By Dave Wells

At a recent community meeting on the state’s budget crisis with Republican and Democratic legislators a courageous Karen Ickes shared her family crisis. Both her husband and she are unemployed, but, after losing her job, for eight weeks her family had to survive without receiving an unemployment check.

She told state legislators how deeply this impacted her family. She held back tears as she revealed some of the tough questions she struggled with daily: “How do you tell your kids, you’re close to being homeless?” “How do you tell your children, they may not be able to afford to keep the pets that have always been part of your family?” And “How do you respond when your daughter offers her birthday money to help pay the rent?”

Karen’s family is not alone.

Arizona’s antiquated unemployment processing system leaves most workers waiting weeks for their first check. Half of those qualifying for unemployment benefits wait at least six weeks for their first check, according to the Department of Economic Security. Although when the check arrives it includes payment for the missing weeks, families wait weeks trying to survive a financial crisis not knowing when, or if, their check will come.
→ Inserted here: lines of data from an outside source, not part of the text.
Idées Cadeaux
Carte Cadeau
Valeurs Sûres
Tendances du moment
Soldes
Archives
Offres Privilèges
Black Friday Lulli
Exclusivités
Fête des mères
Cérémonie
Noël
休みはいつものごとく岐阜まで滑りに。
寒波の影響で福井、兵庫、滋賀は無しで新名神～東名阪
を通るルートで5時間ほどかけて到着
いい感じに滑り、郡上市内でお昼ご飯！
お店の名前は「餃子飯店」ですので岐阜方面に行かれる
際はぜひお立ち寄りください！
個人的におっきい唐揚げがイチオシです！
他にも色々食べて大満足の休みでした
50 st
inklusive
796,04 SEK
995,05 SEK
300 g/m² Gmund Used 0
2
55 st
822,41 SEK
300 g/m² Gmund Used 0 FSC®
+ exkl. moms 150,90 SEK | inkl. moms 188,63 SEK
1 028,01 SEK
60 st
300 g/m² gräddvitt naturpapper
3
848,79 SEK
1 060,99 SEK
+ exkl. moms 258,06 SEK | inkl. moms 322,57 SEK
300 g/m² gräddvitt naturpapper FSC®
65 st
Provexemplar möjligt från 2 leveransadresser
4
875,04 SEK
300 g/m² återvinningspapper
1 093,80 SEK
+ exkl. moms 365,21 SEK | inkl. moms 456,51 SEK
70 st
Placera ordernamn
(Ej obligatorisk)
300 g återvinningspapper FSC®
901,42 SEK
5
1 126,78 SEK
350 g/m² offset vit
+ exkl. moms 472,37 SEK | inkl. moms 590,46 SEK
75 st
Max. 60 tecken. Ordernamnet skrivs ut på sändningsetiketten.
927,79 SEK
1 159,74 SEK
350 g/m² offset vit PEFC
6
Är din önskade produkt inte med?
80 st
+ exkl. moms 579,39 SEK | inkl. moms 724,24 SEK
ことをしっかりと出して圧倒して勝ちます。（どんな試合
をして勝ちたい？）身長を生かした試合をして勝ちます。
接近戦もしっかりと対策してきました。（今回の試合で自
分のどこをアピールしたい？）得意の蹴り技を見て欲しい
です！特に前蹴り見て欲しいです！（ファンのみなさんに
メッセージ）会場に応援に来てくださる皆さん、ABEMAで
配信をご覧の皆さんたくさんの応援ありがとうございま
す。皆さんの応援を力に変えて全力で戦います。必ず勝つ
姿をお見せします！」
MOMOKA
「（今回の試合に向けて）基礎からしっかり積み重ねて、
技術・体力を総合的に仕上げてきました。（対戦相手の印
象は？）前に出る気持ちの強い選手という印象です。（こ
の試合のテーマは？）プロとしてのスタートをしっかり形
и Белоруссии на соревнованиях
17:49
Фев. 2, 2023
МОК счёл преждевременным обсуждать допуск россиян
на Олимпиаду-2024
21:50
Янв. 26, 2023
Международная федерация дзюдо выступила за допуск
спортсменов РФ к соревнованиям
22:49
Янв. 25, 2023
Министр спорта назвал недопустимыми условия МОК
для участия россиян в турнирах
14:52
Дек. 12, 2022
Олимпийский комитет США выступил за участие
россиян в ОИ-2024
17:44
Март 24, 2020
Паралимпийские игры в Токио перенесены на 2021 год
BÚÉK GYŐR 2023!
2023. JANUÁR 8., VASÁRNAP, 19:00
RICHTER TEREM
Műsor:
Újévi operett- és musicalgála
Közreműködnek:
Foisting such added suffering upon struggling families is intolerable.

The federal stimulus package includes $150 million for Arizona to upgrade this system, enabling faster processing. However, the governor and legislature have not accepted it because the federal government requires us to do more for the unemployed in order to qualify.
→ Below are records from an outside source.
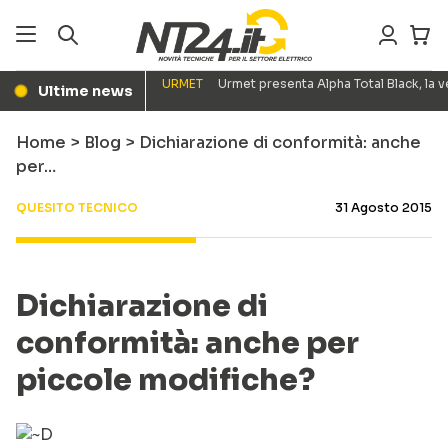
URMET
Urmet presenta Alpha Total Black, la
Ultime news
●
Home
>
Blog
>
Dichiarazione di conformità: anche
per…
QUESITO TECNICO
31 Agosto 2015
Dichiarazione di
conformità: anche per
piccole modifiche?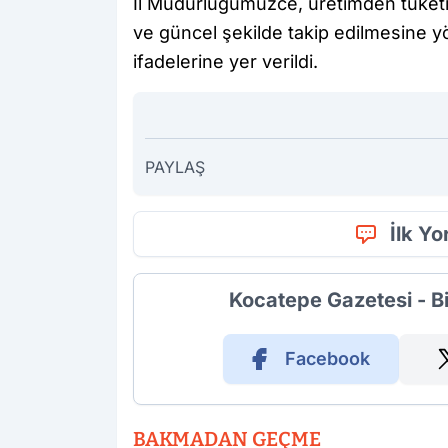
İl Müdürlüğümüzce, üretimden tüketi
ve güncel şekilde takip edilmesine yön
ifadelerine yer verildi.
PAYLAŞ
İlk Y
Kocatepe Gazetesi - B
Facebook
BAKMADAN GEÇME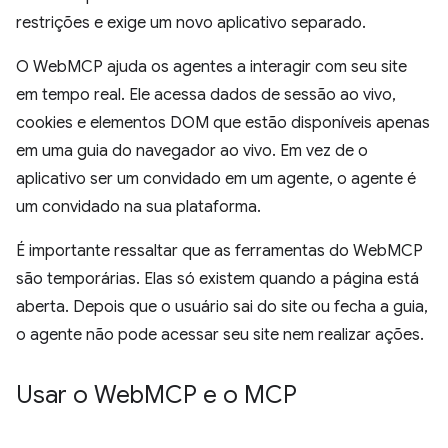
restrições e exige um novo aplicativo separado.
O WebMCP ajuda os agentes a interagir com seu site
em tempo real. Ele acessa dados de sessão ao vivo,
cookies e elementos DOM que estão disponíveis apenas
em uma guia do navegador ao vivo. Em vez de o
aplicativo ser um convidado em um agente, o agente é
um convidado na sua plataforma.
É importante ressaltar que as ferramentas do WebMCP
são temporárias. Elas só existem quando a página está
aberta. Depois que o usuário sai do site ou fecha a guia,
o agente não pode acessar seu site nem realizar ações.
Usar o Web
MCP e o MCP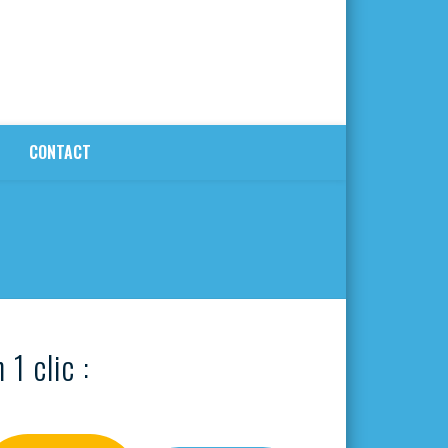
CONTACT
 1 clic :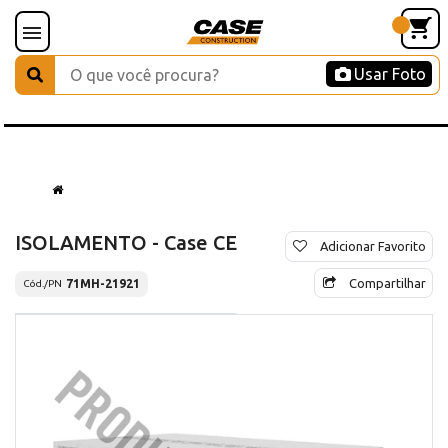
Usar Foto
ISOLAMENTO - Case CE
Adicionar Favorito
Compartilhar
71MH-21921
Cód./PN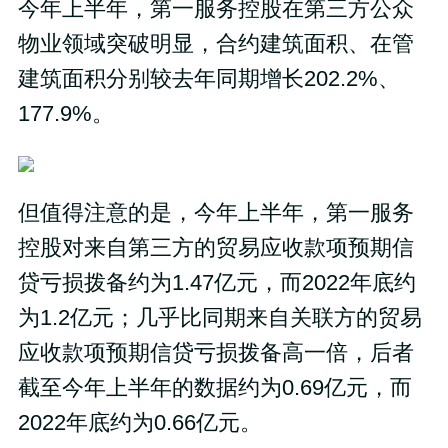
今年上半年，第一服务控股在第三方公众
物业领域突破明显，合约建筑面积、在管
建筑面积分别较去年同期增长202.2%、
177.9%。
但值得注意的是，今年上半年，第一服务
控股对来自第三方的贸易应收款项预期信
贷亏损拨备约为1.47亿元，而2022年底约
为1.2亿元；几乎比同期来自关联方的贸易
应收款项预期信贷亏损拨备高一倍，后者
截至今年上半年的数据约为0.69亿元，而
2022年底约为0.66亿元。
For $50 million, Arizona would have to allow workers to include the last full quarter they worked before they lost their job if it helps them meet the minimum earnings requirements to qualify for unemployment insurance benefits. Under current law if you lost your job this month, the last quarter of earnings that would count toward your unemployment insurance eligibility would be the one which ended five months ago in December. April to May is an incomplete quarter and the last full quarter, January to March, is excluded.

Back in the pre-electronic submission age, such delays were necessary, because earnings paperwork would not yet have been received and processed by the state. But in an age where you can pay your bills online, the state doesn’t need those extra months to keep records up to date, and it unnecessarily prevents many workers from qualifying for benefits.

For the remaining $100 million, Arizona would have to do just one of three things to expand eligibility or benefits in order to qualify. We could add $15 a week per child for families with children or, alternatively, enable those seeking part-time work or permit those enrolled in qualifying work training programs to qualify for unemployment insurance benefits.

These are relatively simple options and the $150 million stimulus funds would not only pay to modernize our processing system, but also cover about 10 years of the cost of the added benefits according to the National Employment Law Center.

The legislature has shown a capacity to act. Just a few weeks ago the Arizona legislature passed a proposal expanding the weeks of benefits those unemployed might qualify for, but in that case, the federal government made it easy. They said the state could sunset the extension when the federal government stopped paying for it.

But when the federal government offers to pay to modernize our processing system and pay for the added benefit cost for a decade, we should take them up on the offer, instead of doing nothing.
Wells holds a doctorate in Political Economy and Public Policy and teaches at Arizona State University. The views expressed are his own.
Copyright © 2009 by the Arizona Editorial Forum. 5/09


Anonymous said...

Amen, Mr. Wells! As a benefits recipient, I can tell you that it's a part-time job just wading through the overly-wordy application process. The state is so overwhelmed with benefits applications, it's impossible to reach a live body to help you navigate the system.

If you finally get awarded a benefits claim, God forbid you should have a glitch, once it gets up and running. If you or the AZUI online system makes an error in filing your claim, you are told by all resources to "call the hotline" to fix it; online reinstatement is not available.

However, calling requires hours of redial to get an actual answer instead of a busy signal; if you get past the "we are experiencing high call volume, please call back later" recording, you enter all kinds of information only to reach a second pre-recorded greeting that tells you the system is experiencing "difficulties," call back in an hour. Essentially, it's a completely vicious circle, a dead end.

I have been without benefits for a month through no fault of my own and can't resolve it. This is completely unacceptable.

How ironic that, at a time when we're supposed to be looking for re-employment, the very system set up to help Arizona's unemployed is trapping us in a bog of bureaucracy.

Wild Horse Farm said...

I have been on unemployment and when I first started my unemployment it took 4 weeks because the state balked about the 2 1/2 hours of vacation that I had left when I got laid off. The state of Arizona also cheated me out of $266.00 at the end of my unemployment so I re-applied for extended unemployment and it has been three weeks and still nothing from the State of Arizona or any unemployment. I'm also at the point of loosing my house and all of my personal belongings as I can't find a job nor is the State of Arizona giving me any unemployment to pay my bills. I have been searching for a job for over 1 year now and only had 3 interviews for jobs. I only apply for jobs that I'm qualified for and because I'm over 55 I don't get the interviews. These companies only want to hire young people with no experience thinking that they would learn better than an older more people experienced employee. Talk about age discrimination. It's live and well all over.